Manafort initially awaited trial on charges of "obstruction of justice and conspiracy," "foreign lobbying registration violations," and "bank fraud," at Northern Neck Regional Jail in Warsaw, Va., according to CNN. As a designated "VIP," Manafort was reportedly placed there because the usual location was "too risky" for him. Manafort reportedly enjoyed his own computer with internet access and private bathroom, according to Politico, but the cushy digs didn't last. He eventually headed to less glamorous holdings at Alexandria Detention Center, where the internet access is sparse, and the meals aren't great. However, he was still expected to be separated from the general population due to his status as a public figure.

Papadopoulos, who pleaded guilty to "lying to the FBI" (per The Washington Post) completed a two-week stint in a minimum security federal prison camp in Wisconsin in December 2018. There aren't many details about Papadopoulos' specific time there, although a visitor to the facility once told The Chicago Tribune it's "like a hotel." The Washington Post said a reality TV camera crew documented his every move, so his experience may not be a mystery to the world forever.

Will Cohen's safety be a concern?

We should clarify that no prison sentence should be taken lightly, and, of course, there are inherent dangers in any correctional facility that need to be viewed as serious problems that pose a threat to the inmates that are housed there. That said, experts on prisons have already spoken out about the kind of lockdown experience Michael Cohen can expect, and it sounds like a best-case scenario.
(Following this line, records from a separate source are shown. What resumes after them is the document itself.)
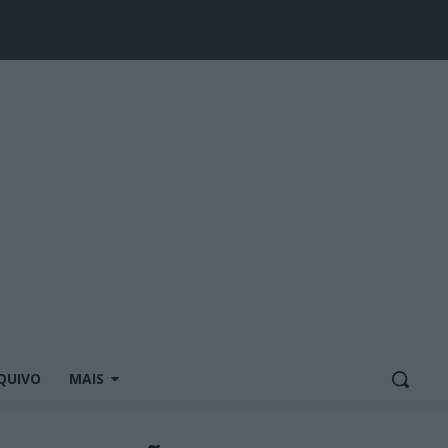
QUIVO
MAIS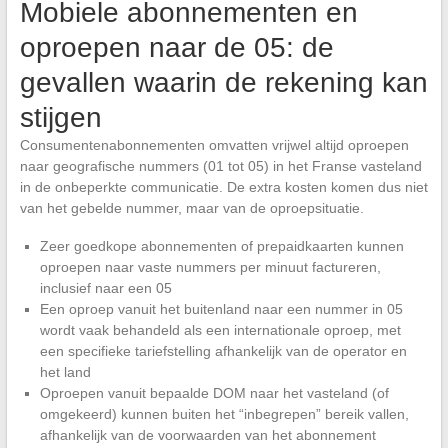
Mobiele abonnementen en
oproepen naar de 05: de
gevallen waarin de rekening kan
stijgen
Consumentenabonnementen omvatten vrijwel altijd oproepen
naar geografische nummers (01 tot 05) in het Franse vasteland
in de onbeperkte communicatie. De extra kosten komen dus niet
van het gebelde nummer, maar van de oproepsituatie.
Zeer goedkope abonnementen of prepaidkaarten kunnen
oproepen naar vaste nummers per minuut factureren,
inclusief naar een 05
Een oproep vanuit het buitenland naar een nummer in 05
wordt vaak behandeld als een internationale oproep, met
een specifieke tariefstelling afhankelijk van de operator en
het land
Oproepen vanuit bepaalde DOM naar het vasteland (of
omgekeerd) kunnen buiten het “inbegrepen” bereik vallen,
afhankelijk van de voorwaarden van het abonnement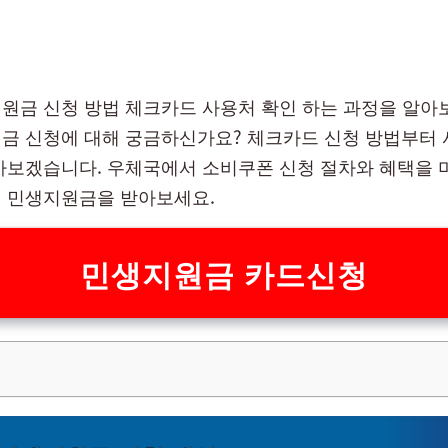
원금 신청 방법 체크카드 사용처 확인 하는 과정을 알아
금 신청에 대해 궁금하신가요? 체크카드 신청 방법부터
아보겠습니다. 우체국에서 소비쿠폰 신청 절차와 혜택을 
 민생지원금을 받아보세요.
민생지원금 카드신청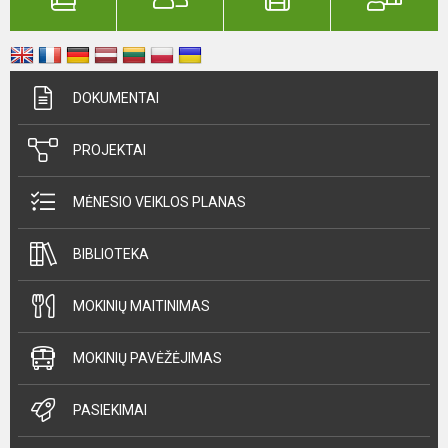
DOKUMENTAI
PROJEKTAI
MĖNESIO VEIKLOS PLANAS
BIBLIOTEKA
MOKINIŲ MAITINIMAS
MOKINIŲ PAVĖŽĖJIMAS
PASIEKIMAI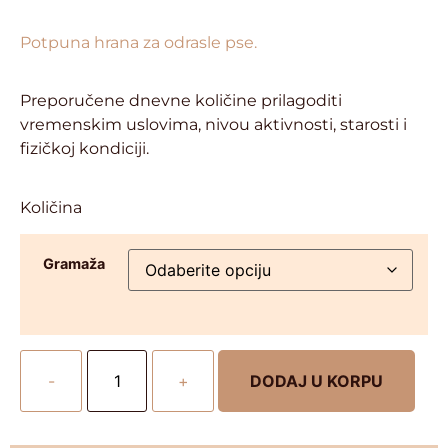
Potpuna hrana za odrasle pse.
Preporučene dnevne količine prilagoditi
vremenskim uslovima, nivou aktivnosti, starosti i
fizičkoj kondiciji.
Količina
Gramaža
-
+
DODAJ U KORPU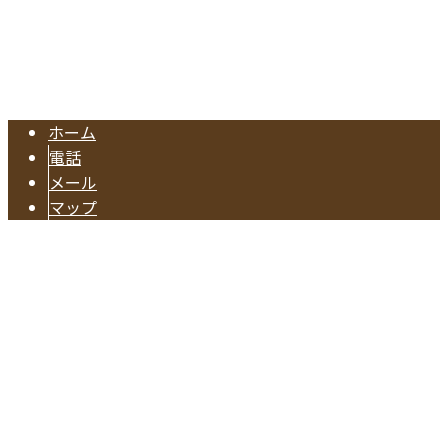
東海市の工務店『有限会社早川建築』は注文住宅やリフォー
Copyright © 注文住宅のご依頼や水回りリフォームに対応の業者なら東海
市で活動する有限会社早川建築へ. All rights reserved.
ホーム
電話
メール
マップ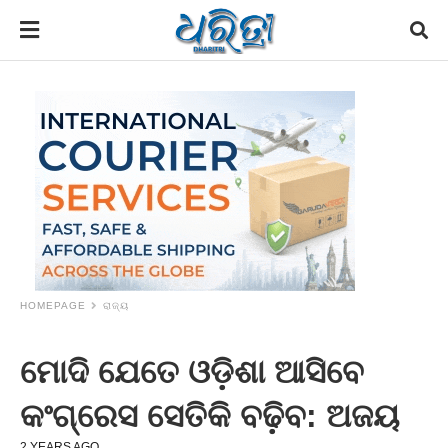
HOMEPAGE
ରାଜ୍ୟ
ମୋଦି ଯେତେ ଓଡ଼ିଶା ଆସିବେ
କଂଗ୍ରେସ ସେତିକି ବଢ଼ିବ: ଅଜୟ
2 YEARS AGO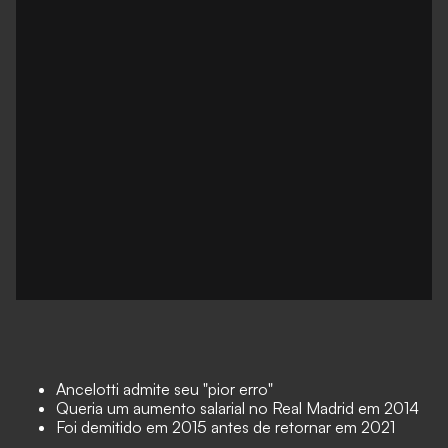
Ancelotti admite seu "pior erro"
Queria um aumento salarial no Real Madrid em 2014
Foi demitido em 2015 antes de retornar em 2021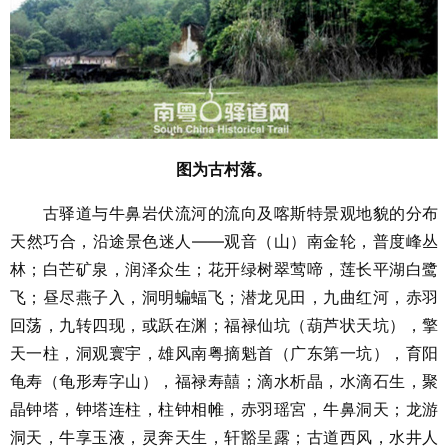
图为古村落。
古驿道与牛鼻岩伏流河的流向及喀斯特景观地貌的分布
天然巧合，沿途景色迷人——观音（山）南金轮，普度峰丛
林；白芒矿泉，润泽众生；花开绿树翠莺啼，莲长平湖白鹭
飞；昼尽燕子入，洞明蝙蝠飞；潜龙见田，九曲红河，赤羽
回荡，九转四现，或跃在渊；福禄仙坑（葫芦状天坑），擎
天一柱，洞观寰宇，雄风南粤摘魁首（广东第一坑），育阳
龟寿（龟形寿字山），福禄寿囍；滴水析晶，水滴石生，聚
晶钟塔，钟塔连柱，柱钟相帷，赤羽瑶宮，牛鼻洞天；龙游
洞天，牛享玉液，灵奔天生，轩豁呈露；古道西风，水井人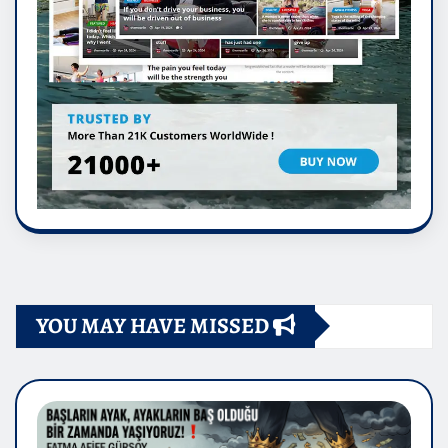
YOU MAY HAVE MISSED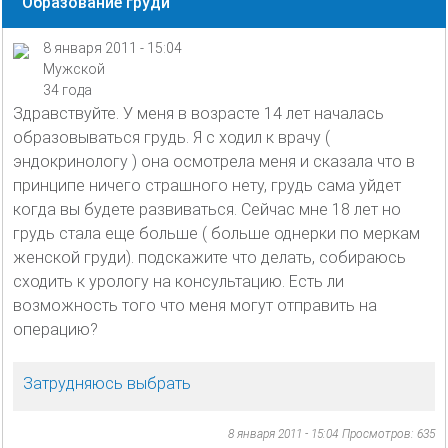
Образование груди
8 января 2011 - 15:04
Мужской
34 года
Здравствуйте. У меня в возрасте 14 лет началась
образовываться грудь. Я с ходил к врачу (
эндокринологу ) она осмотрела меня и сказала что в
принципе ничего страшного нету, грудь сама уйдет
когда вы будете развиваться. Сейчас мне 18 лет но
грудь стала еще больше ( больше однерки по меркам
женской груди). подскажите что делать, собираюсь
сходить к урологу на консультацию. Есть ли
возможность того что меня могут отправить на
операцию?
Затрудняюсь выбрать
8 января 2011 - 15:04
Просмотров: 635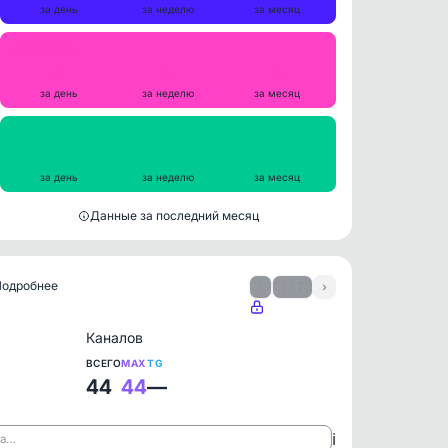
за день
за неделю
за месяц
Репосты
0
0
0
за день
за неделю
за месяц
Просмотры на пост
2676
2595
2403
за день
за неделю
за месяц
Данные за последний месяц
 Подробнее
‹
1 / 7
›
Каналов
ВСЕГО
MAX
TG
44
44
—
ℹ️
ла…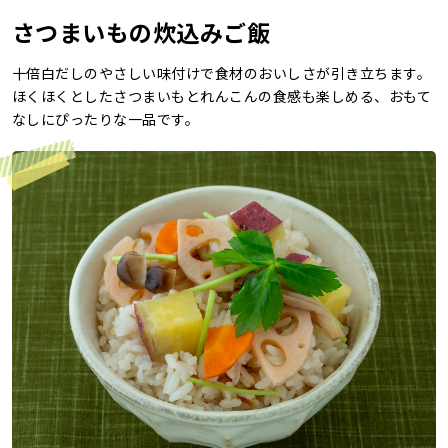
さつまいもの炊込みご飯
レシピ
十倍白だしのやさしい味付けで食材のおいしさが引き立ちます。
ご利用ガイド
ほくほくとしたさつまいもとれんこんの食感も楽しめる、おもて
安全・安心への取り組み
なしにぴったりな一品です。
よくあるご質問
サイトマップ
お問い合わせ
カタログ請求
会社案内
お電話でのお問い合わせ・ご注文
0120-46-0306
受付時間 / 8:00〜17:30（日・祝日除く）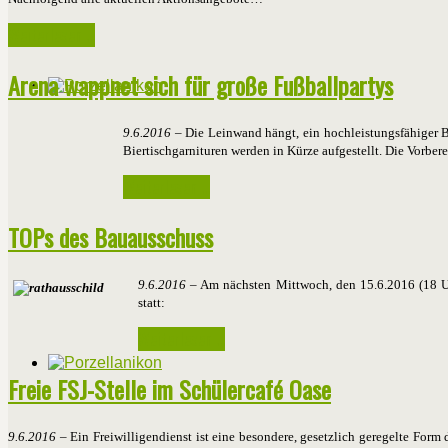
Weiterlesen ...
Arena wappnet sich für große Fußballpartys
9.6.2016
– Die Leinwand hängt, ein hochleistungsfähiger 
Biertischgarnituren werden in Kürze aufgestellt. Die Vorber
Weiterlesen ...
TOPs des Bauausschuss
9.6.2016
– Am nächsten Mittwoch, den 15.6.2016 (18 Uhr
statt:
Weiterlesen ...
Freie FSJ-Stelle im Schülercafé Oase
9.6.2016
– Ein Freiwilligendienst ist eine besondere, gesetzlich geregelte Form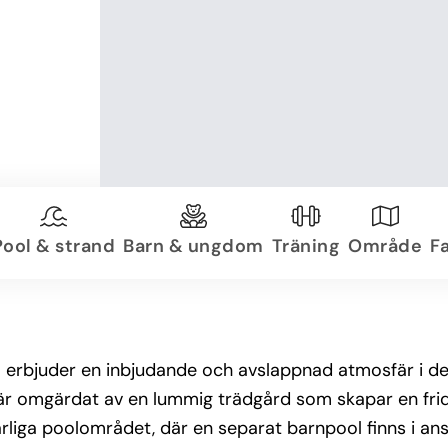
Pool & strand
Barn & ungdom
Träning
Område
Fa
om erbjuder en inbjudande och avslappnad atmosfär i d
är omgärdat av en lummig trädgård som skapar en fridf
ärliga poolområdet, där en separat barnpool finns i ansl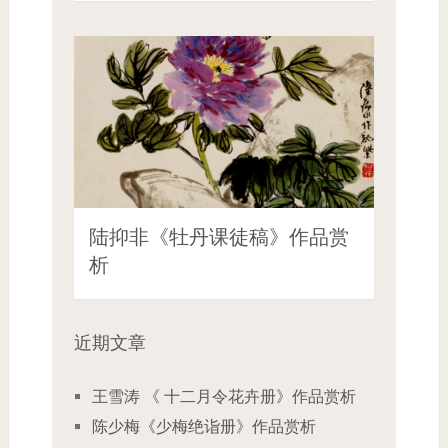
陆抑非《牡丹课徒稿》作品赏
析
近期文章
王雪涛 《 十二月令花卉册》作品赏析
陈少梅《少梅绝诣册》作品赏析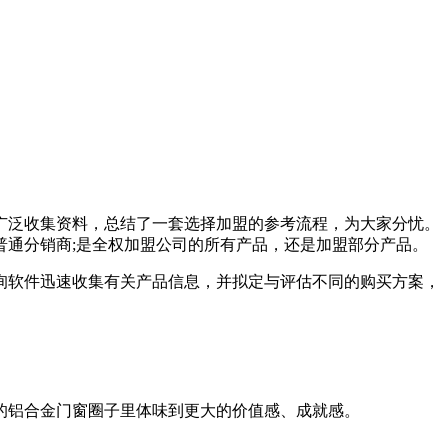
广泛收集资料，总结了一套选择加盟的参考流程，为大家分忧。
通分销商;是全权加盟公司的所有产品，还是加盟部分产品。
询软件迅速收集有关产品信息，并拟定与评估不同的购买方案，
的铝合金门窗圈子里体味到更大的价值感、成就感。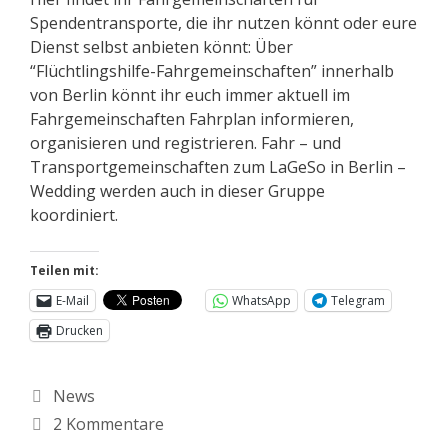
Spendentransporte, die ihr nutzen könnt oder eure
Dienst selbst anbieten könnt: Über
“Flüchtlingshilfe-Fahrgemeinschaften” innerhalb
von Berlin könnt ihr euch immer aktuell im
Fahrgemeinschaften Fahrplan informieren,
organisieren und registrieren. Fahr – und
Transportgemeinschaften zum LaGeSo in Berlin –
Wedding werden auch in dieser Gruppe
koordiniert.
Teilen mit:
E-Mail
WhatsApp
Telegram
Drucken
News
2 Kommentare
Speaking with NBC News, lawyer Alan Ellis, who wrote a guidebook on federal prisons, said that if Cohen is sent to FCI Otisville, which actually "has both a medium-security prison and minimum-security camp," he'll likely land at the latter. "It's not the worst place in the world to end up," Ellis told NBC, adding, "It'll be boring. He'll lose his freedom, but he won't be in fear of his safety there." 

Silver linings? 

What did social media think of Cohen's sentence?

In the age of social media, no headline news gets by without parallel reports of the reactions of celebrities. With Michael Cohen's close ties to the sitting president of the United States, interest in his case couldn't be more piqued, which is why even a comedian such as Patton Oswalt couldn't resist tweeting this zinger: "Sending a Raquel Welch poster to Michael Cohen."

Adult entertainer Stormy Daniels and her lawyer, Michael Avenatti (above left), who have a direct connection to some of Cohen's crimes, also chimed in, essentially taking full credit for Cohen's downfall. And, of course, what would a tweetstorm be without the limited-character musing of POTUS himself. Trump did not disappoint, firing off a string of tweets that asserted his innocence and that claimed Cohen pleaded guilty to the campaign finance violations in order to "embarrass the president and get a much-reduced prison sentence.

It should be noted here that according to The Washington Post, "government prosecutors themselves directly implicated Trump in those [campaign finance] violations. Maybe they should have Snapchatted that?

Will Trump pardon him?

For those of you in a hurry, the quick answer here is: Not bloody likely. But if you're interested in a bit more background, CNN offered a pretty good pre-sentencing breakdown on why Trump's former "pitbull" is probably forever banished to the proverbial doghouse. The news outlet cited inside sources who claimed Trump promised Cohen a pardon if he stayed "on message" about the Stormy Daniels payment, but that all changed when Trump started actively distancing himself from Cohen in the press.

The possible pardon was really sent packing after both sides finally addressed it directly, with Cohen's lawyer specifically stating that Cohen didn't even want a pardon from the man in the White House. Then, Trump's attorney Rudy Giuliani stated, "Pardons are off the table, but it's not a limitation on his power in the future to pardon in any case." In other words: Trump could do it, but he's not going to.

So, is there a chance that Trump will have a change of heart now, knowing his former right-hand man is going away for three years? If Cohen's remarks at his sentencing, which included his description of Trump's alleged "dirty deeds" and "elicit acts" are any indication, we seriously doubt it.